Kafka : Validating Configuration🔗

The org.apache.kafka.tools package includes VerifiableProducer and VerifiableConsumer classes. These can run as command-line tools or be embedded in an automated testing framework. The idea is that the verifiable producer produces a sequence of messages containing numbers from 1 to a value we choose.

We can configure the verifiable producer the same way we configure our own producer, setting the right number of acks, retries, delivery.timeout.ms, and rate at which the messages will be produced. When we run it, it will print success or error for each message sent to the broker, based on the acks received.

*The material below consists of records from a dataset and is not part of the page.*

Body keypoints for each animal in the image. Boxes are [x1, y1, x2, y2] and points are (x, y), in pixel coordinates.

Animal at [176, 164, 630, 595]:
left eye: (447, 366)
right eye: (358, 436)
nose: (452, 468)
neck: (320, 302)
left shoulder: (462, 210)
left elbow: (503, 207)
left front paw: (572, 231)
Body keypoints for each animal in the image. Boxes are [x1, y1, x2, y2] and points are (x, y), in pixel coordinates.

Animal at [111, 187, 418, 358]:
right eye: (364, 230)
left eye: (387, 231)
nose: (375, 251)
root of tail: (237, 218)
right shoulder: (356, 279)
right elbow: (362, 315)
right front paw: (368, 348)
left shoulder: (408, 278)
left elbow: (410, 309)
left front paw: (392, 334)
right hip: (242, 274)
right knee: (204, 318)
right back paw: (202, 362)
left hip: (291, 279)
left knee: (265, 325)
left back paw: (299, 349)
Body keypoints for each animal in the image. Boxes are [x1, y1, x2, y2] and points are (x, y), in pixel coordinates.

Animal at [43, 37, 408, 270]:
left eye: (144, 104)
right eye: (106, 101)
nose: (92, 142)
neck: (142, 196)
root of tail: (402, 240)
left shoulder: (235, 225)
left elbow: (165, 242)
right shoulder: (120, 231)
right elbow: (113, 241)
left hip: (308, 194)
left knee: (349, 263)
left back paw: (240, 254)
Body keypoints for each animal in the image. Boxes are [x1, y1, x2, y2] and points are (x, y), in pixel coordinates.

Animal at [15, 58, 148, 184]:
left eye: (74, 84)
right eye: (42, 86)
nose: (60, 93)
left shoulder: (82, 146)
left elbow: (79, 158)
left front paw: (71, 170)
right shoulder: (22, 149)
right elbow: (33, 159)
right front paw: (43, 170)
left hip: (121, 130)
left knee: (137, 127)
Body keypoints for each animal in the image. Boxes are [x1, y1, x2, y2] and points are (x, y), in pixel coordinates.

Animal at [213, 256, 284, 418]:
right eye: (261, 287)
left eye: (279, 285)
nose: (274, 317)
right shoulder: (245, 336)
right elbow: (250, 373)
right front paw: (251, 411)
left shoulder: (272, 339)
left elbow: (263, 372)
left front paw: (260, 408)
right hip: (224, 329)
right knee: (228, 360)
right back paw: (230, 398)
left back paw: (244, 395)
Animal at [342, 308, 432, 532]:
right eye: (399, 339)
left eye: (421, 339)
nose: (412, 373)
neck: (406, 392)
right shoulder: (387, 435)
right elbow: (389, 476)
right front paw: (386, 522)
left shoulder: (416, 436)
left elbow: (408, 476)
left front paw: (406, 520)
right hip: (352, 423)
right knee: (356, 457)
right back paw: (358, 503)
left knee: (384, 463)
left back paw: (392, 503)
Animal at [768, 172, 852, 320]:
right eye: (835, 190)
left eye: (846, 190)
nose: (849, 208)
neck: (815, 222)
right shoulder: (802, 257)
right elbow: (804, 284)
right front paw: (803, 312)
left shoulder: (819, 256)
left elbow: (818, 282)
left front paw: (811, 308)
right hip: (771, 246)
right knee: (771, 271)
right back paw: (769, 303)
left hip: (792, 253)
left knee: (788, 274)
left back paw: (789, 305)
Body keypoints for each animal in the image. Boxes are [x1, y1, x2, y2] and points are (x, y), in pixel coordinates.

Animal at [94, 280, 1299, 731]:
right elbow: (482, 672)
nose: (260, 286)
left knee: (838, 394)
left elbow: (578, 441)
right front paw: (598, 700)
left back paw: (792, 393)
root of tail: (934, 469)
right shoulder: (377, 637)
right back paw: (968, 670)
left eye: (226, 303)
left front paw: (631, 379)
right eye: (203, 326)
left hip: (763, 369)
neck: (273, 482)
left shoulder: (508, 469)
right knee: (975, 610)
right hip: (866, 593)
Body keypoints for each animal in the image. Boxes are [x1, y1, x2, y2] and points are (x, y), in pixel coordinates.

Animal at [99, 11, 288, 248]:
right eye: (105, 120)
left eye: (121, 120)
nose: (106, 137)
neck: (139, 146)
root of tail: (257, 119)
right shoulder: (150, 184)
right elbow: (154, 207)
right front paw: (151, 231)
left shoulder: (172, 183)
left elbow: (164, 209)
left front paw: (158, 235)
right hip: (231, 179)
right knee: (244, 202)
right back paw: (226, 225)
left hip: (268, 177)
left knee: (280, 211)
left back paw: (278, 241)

The verifiable consumer performs the complementary check. It consumes events (usually those produced by the verifiable producer) and prints out the events it consumed in order. It also prints information regarding commits and rebalances.

Tests to Run🔗

Leader election: what happens if we kill the leader? How long does it take the producer and consumer to start working as usual again?

Controller election: how long does it take the system to resume after a restart of the controller?

Rolling restart: can we restart the brokers one by one without losing any messages?

Unclean leader election test: what happens when we kill all the replicas for a partition one by one (to make sure each goes out of sync) and then start a broker that was out of sync? What needs to happen in order to resume operations? Is this acceptable?

Validating Applications🔗

Failure Conditions to Be Tested🔗

Clients lose connectivity to one of the brokers
High latency between client and broker
Disk full
Hanging disk (also called “brown out”)
Leader election
Rolling restart of brokers
Rolling restart of consumers
Rolling restart of producers

There are many tools that can be used to introduce network and disk faults, and many are excellent, so we will not attempt to make specific recommendations. Apache Kafka itself includes the Trogdor test framework for fault injection. For each scenario, we will have expected behavior, which is what we planned on seeing when we developed the application. Then we run the test to see what actually happens.

For example, when planning for a rolling restart of consumers, we planned for a short pause as consumers rebalance and then continue consumption with no more than 1,000 duplicate values. Our test will show whether the way the application commits offsets and handles rebalances actually works this way.